Esmé also discussed the fundamental role that the intersection of race, gender, sexuality, and other social identifiers play, something that has become a common theme in our high school feminism class. The mere fact that I am a girl means that I am denied many rights and privileges that men have. However, no one is defined by their gender, race, sexuality, or class alone. We are a combination of all of our social identities, and all of these identities factor into how likely we are to be bullied. For example, girls are twice as likely, and LGBTQ youth are four times as likely than boys to be bullied in US schools. This is yet another disturbing, but unsurprising, statistic that needs to be changed.

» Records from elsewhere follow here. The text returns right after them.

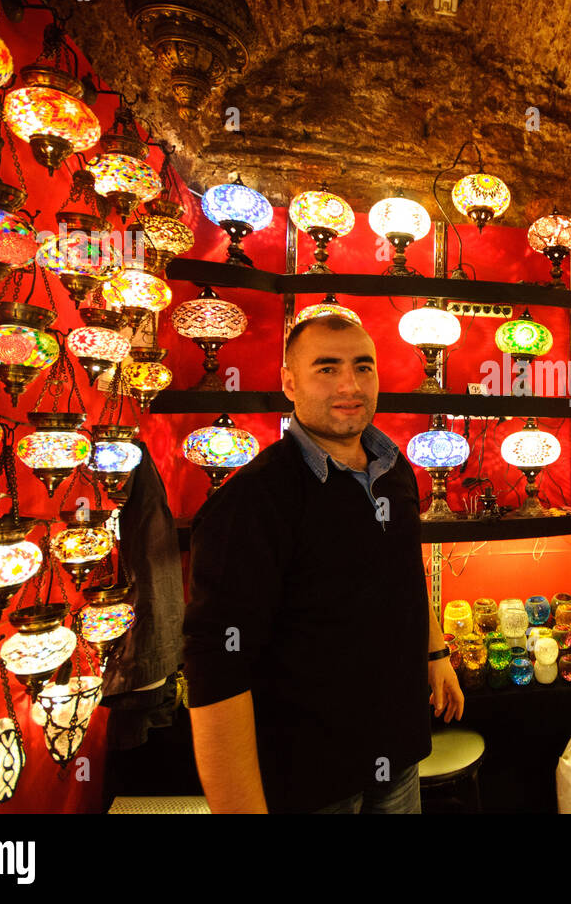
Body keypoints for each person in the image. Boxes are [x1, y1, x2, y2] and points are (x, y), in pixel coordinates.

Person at [182, 313, 464, 813]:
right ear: (289, 381)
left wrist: (435, 652)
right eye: (327, 368)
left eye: (363, 366)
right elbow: (217, 669)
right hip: (307, 774)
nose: (350, 385)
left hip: (397, 748)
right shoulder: (253, 501)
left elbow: (402, 571)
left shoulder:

Being an upstander, as opposed to a bystander, is crucial to make change and put an end to bullying. Another important strategy is to form non-discriminatory safe environments in schools, and to make clear that bullying is unacceptable.
The next to speak on the panel was Annie, an inspiring young activist who founded an organization called FIERCE, which addresses and works to end violence against women and girls. The organization raises awareness, changes attitudes, encourages people to “think outside the box,” and question their gender expectations and stereotypes, and gets young people involved in the fight against gender-based violence.
Annie stressed the importance of taking action: “We should never be discouraged. It is within our means to stop gender-based violence. It does not matter if it is in the classroom or on the streets, every action goes a long way.” Annie stressed how essential it is to create platforms where young girl activists can find support to start their own campaigns.
The final girl activist to speak was Kisma, who discussed the issue of school pushout, practices in schools that push students, typically members of oppressed groups, out of school, and often into the juvenile and criminal justice systems. Students that face racism, classism, and other forms of oppression in their daily lives should be able to see school as a safe space where they feel encouraged. Instead, many schools treat members students of color and queer youth (including queer youth of color) like criminals, giving them harsh and unfair punishments. As a result, these students to view school as a safe environment and do not feel motivated.
Kisma explained that in order to end to school pushout, we need to raise awareness, increase the number of guidance counselors and mediators in public schools, and stop expecting students to fit a certain standard.
One thing that all these incredible activists made clear is that in order to fight violence against women, “we need to question gender expectations, not try to live up to them.”